The status indicator outputs of KOALA performed as follows

| Status Indicator | Sensitivity
(95% CI) | Specificity
(95% CI) |
|-------------------------------------------------------|-------------------------|-------------------------|
| Kellgren-Lawrence status
(KL ≥ 2) | 0.87
(0.84, 0.9) | 0.83
(0.8, 0.86) |
| Joint Space Narrowing Status
(JSN OARSI grade > 0) | 0.83
(0.8, 0.86) | 0.8
(0.76, 0.83) |
| Osteophytosis status
(Ost OARSI grade > 0 ) | 0.86
(0.81, 0.9) | 0.79
(0.76, 0.83) |
| Sclerosis status
(Scl OARSI grade > 0 ) | 0.82
(0.8, 0.87) | 0.8
(0.76, 0.83) |

In addition, the accuracy of the joint space width measurements was compared to equivalent measurements also provided as part of the outputs from the longitudinal study mentioned above, using orthogonal linear regressions.

| | Slope | Intercept
[mm] |
|---------|-----------------------|-------------------------|
| Medial | 1.02
(0.99 ; 1.05) | -0.08
(-0.22 ; 0.03) |
| Lateral | 0.97
(0.93 ; 1.00) | 0.08
(-0.15 ; 0.30) |

The analysis supports good agreement between the two sets of measurements.

In summary, performance validation data establish that KOALA is an effective image processing device that provides reliable measurements and accurate indicators for presence/absence of radiographic features relevant for the diagnosis and classification of osteoarthritis.

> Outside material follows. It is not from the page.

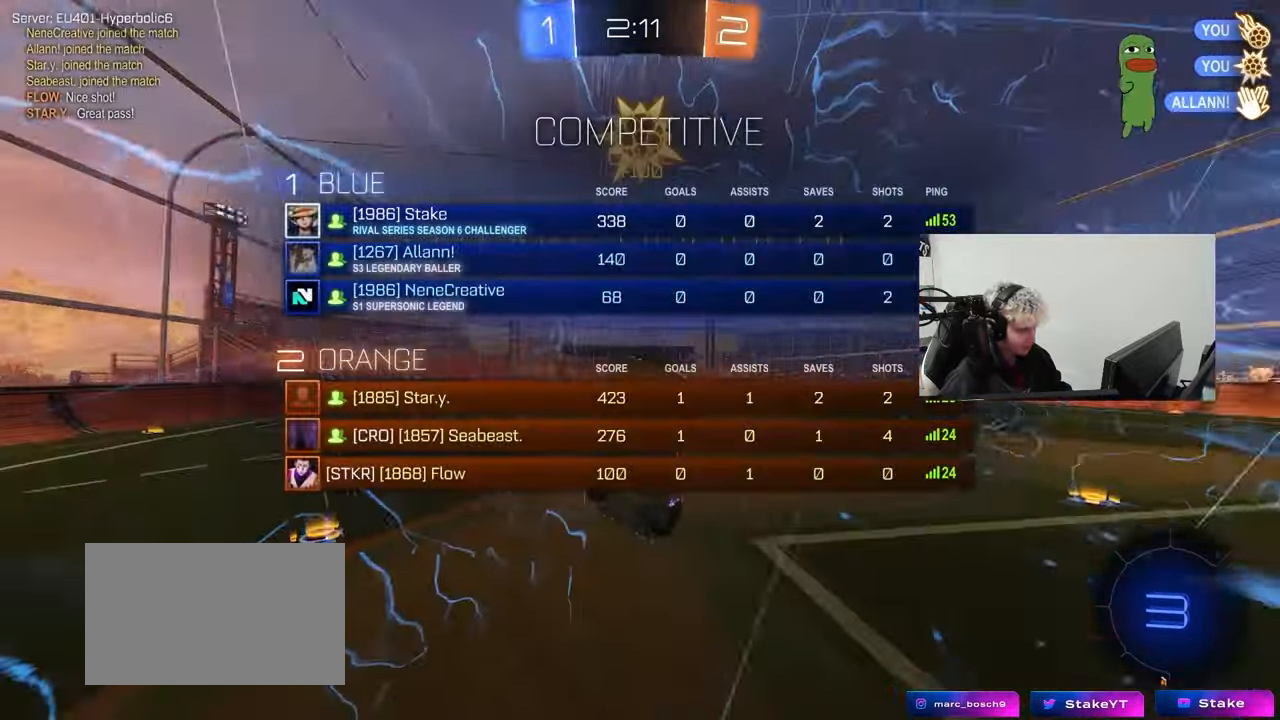
{"keys": ["d", "s", "tab"], "mouse": [], "events": [[17, "s", "down"], [67, "d", "down"]]}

Thus, the device performs as intended and is substantially equivalent to the predicate device.

Conclusions

KOALA is as safe and effective as the predicate device. The subject device has the same intended uses and similar indications, technological characteristics, and principles of operation as its predicate device. The minor differences between subject and predicate device in indications do not alter the intended use of the device and do not raise new or different questions regarding its safety and effectiveness when used as labeled. Performance data demonstrate that the device performs as intended. Thus, KOALA is substantially equivalent.